Oped

The bulls and the bears

  • The wildly fluctuating Nepse index does not give a correct picture of the economy
- RAMESH GHIMIRE

Sep 4, 2018-

The stock market can impact a nation’s economy in multiple ways. If share prices fall, spending stops, consumers lose confidence, the country’s financial state begins to falter and the growth rate of the Gross Domestic Product (GDP) slows down. If stocks rise, confidence spreads, spending goes up, investments grow and the GDP growth rate swells. A whole nation’s mood can rise or fall with the stock market index. That is why the stock market index is taken as a barometer of the economy. However, this theory does not apply in Nepal’s context.

In general, the underlying economy of a country translates into a company’s profits. Those profits ultimately determine the price of a company’s stock. However, two conditions apply: One, companies must represent the national economy, and two, the country’s economy must be closed. Only a stock market on which domestic companies are listed can represent the status of domestic production. In theory, there is a kind of correlation between GDP growth and stock market returns. Over the long term, aggregate corporate earnings rise when the economy grows, and vice versa.

Important role

The stock exchange plays a very important role in strengthening the country’s economy. If public confidence in the stock exchange grows, the economy will see a boom. But a marginal decrease in confidence could lead to the stock exchange collapsing. The stock exchange helps the economy in all sectors directly or indirectly. It generates additional revenue for the government, creates employment, attracts inflows of foreign capital, and most importantly, mobilises savings. It can develop confidence and encourages more investment based on the previous performance of products. A healthy economy attracts foreign capitalists to invest in the country.

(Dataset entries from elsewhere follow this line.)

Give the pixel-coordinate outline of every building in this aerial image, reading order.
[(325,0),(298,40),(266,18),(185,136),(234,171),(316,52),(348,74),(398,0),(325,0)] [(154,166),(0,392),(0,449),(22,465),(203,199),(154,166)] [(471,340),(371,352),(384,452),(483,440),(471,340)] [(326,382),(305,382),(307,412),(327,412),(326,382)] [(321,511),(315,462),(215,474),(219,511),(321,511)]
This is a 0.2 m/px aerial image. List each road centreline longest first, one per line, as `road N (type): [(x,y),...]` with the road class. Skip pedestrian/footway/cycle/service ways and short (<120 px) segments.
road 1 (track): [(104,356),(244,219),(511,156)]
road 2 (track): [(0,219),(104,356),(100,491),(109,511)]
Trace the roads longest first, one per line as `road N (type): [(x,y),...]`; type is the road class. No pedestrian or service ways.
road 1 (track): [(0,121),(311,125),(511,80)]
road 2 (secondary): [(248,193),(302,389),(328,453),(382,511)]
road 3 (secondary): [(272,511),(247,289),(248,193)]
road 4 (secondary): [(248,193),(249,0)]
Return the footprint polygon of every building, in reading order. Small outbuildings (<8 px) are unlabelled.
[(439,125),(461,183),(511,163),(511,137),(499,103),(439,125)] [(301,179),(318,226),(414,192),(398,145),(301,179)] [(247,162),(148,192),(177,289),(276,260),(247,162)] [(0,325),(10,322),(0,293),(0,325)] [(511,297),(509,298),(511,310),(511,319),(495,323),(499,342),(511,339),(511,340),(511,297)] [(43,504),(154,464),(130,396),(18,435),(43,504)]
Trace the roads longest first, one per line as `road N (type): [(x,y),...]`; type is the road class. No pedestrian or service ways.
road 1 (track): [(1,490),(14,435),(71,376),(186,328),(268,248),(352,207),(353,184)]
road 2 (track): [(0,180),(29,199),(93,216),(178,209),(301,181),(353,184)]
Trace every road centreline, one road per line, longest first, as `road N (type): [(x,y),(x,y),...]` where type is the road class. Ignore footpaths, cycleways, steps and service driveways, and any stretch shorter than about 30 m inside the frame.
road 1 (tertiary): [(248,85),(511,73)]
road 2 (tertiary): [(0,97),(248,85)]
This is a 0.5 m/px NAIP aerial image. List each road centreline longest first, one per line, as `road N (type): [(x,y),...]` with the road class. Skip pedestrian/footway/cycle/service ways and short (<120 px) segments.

The main function of the stock market is to provide a ready market for the sale and purchase of securities. The presence of a stock exchange gives an assurance to investors that their investment can be converted into cash whenever they want. Investors can invest in long-term investment projects without any hesitation as they can convert long-term investment into short- and medium-term investments because of the stock exchange.

Sophisticated financial market systems need to have credibility and accountability if they are to function on behalf of businesses and investors. For this reason, a stock exchange benefits from a formal structure upheld by rules, laws and regulations. Management and operational standards set by governments and regulators overseeing stock exchange operations give stockholders, investors and businesses confidence. However, some stock markets are clearly disconnected from the real economy. Focus on short timeframes, speculation and volatility may create a zigzag line on a graph. In the short term, the stock market in no way represents the nation’s economy because share prices may go up or down not because of a company’s performance but because of speculation. In the long term, a moderate correlation is set between the two. To ensure liquidity and demand and supply of securities, the stock exchange permits healthy speculation on securities, due to which the market value does not reflect the fundamental value of securities.

In Nepal, the stock market is not connected with the real economy even in the long term. For example, stocks plunged to an all-time low in 2018, but the GDP growth rate hit a record 7.5 percent. The agriculture sector accounts for 27 percent of the GDP, but there is not one agriculture company listed on the stock market. Banking and non-banking financial institutions account for 85 percent of market capitalisation. A few hydropower companies, hotels, consumer goods manufacturers and one telecommunication company make up the rest of the companies listed on the Nepal Stock Exchange (Nepse).

Nepal is an import-based country and it depends on remittance. The proportion of remittance to GDP is about 30 percent. A few agro, cement, steel rod, tobacco, liquor and consumer goods factories have a remarkable market size. Unfortunately, these companies are not public companies and they are not listed on the stock exchange, they are private limited companies. A total of 196 companies were listed on the Nepal Stock Exchange as of mid-July 2018. Among them, 147 companies are financial institutions. The paid-up value of all the listed ordinary shares is Rs341.248 billion. Commercial banks and the rest of the financial sector account for 86 percent and hydropower companies 7 percent of the value of ordinary shares. So the stock market index can only serve as a barometer of the financial sector’s performance.

Financial sector

In a theoretical perspective, the performance of the financial sector has a positive correlation with the performance of the industrial sector. The financial sector is a secondary sector which plays a key role in serving the primary sector. In Nepal, the financial sector can flourish even when the real sector is shrinking. In fiscal 2001-02, the real GDP growth was negative, but the financial sector reached an all-time high. In the last fiscal year 2017-18, the performance of financial companies declined but the GDP growth rate rose. The profits of financial companies mainly depend on remittance flow and consumption of imported goods. For this reason, the financial sector’s performance does not reflect the health of the national economy.

Most investors do not have sufficient knowledge and information about the stock market, they learned by imitation. Furthermore, companies do not release true information about their financial health. The market itself is small and manipulated by a limited number of persons. That’s why share prices and transaction volume fluctuates haphazardly. Such a market cannot reflect reality. In order to make the stock market a barometer of our economy, we have to do more things.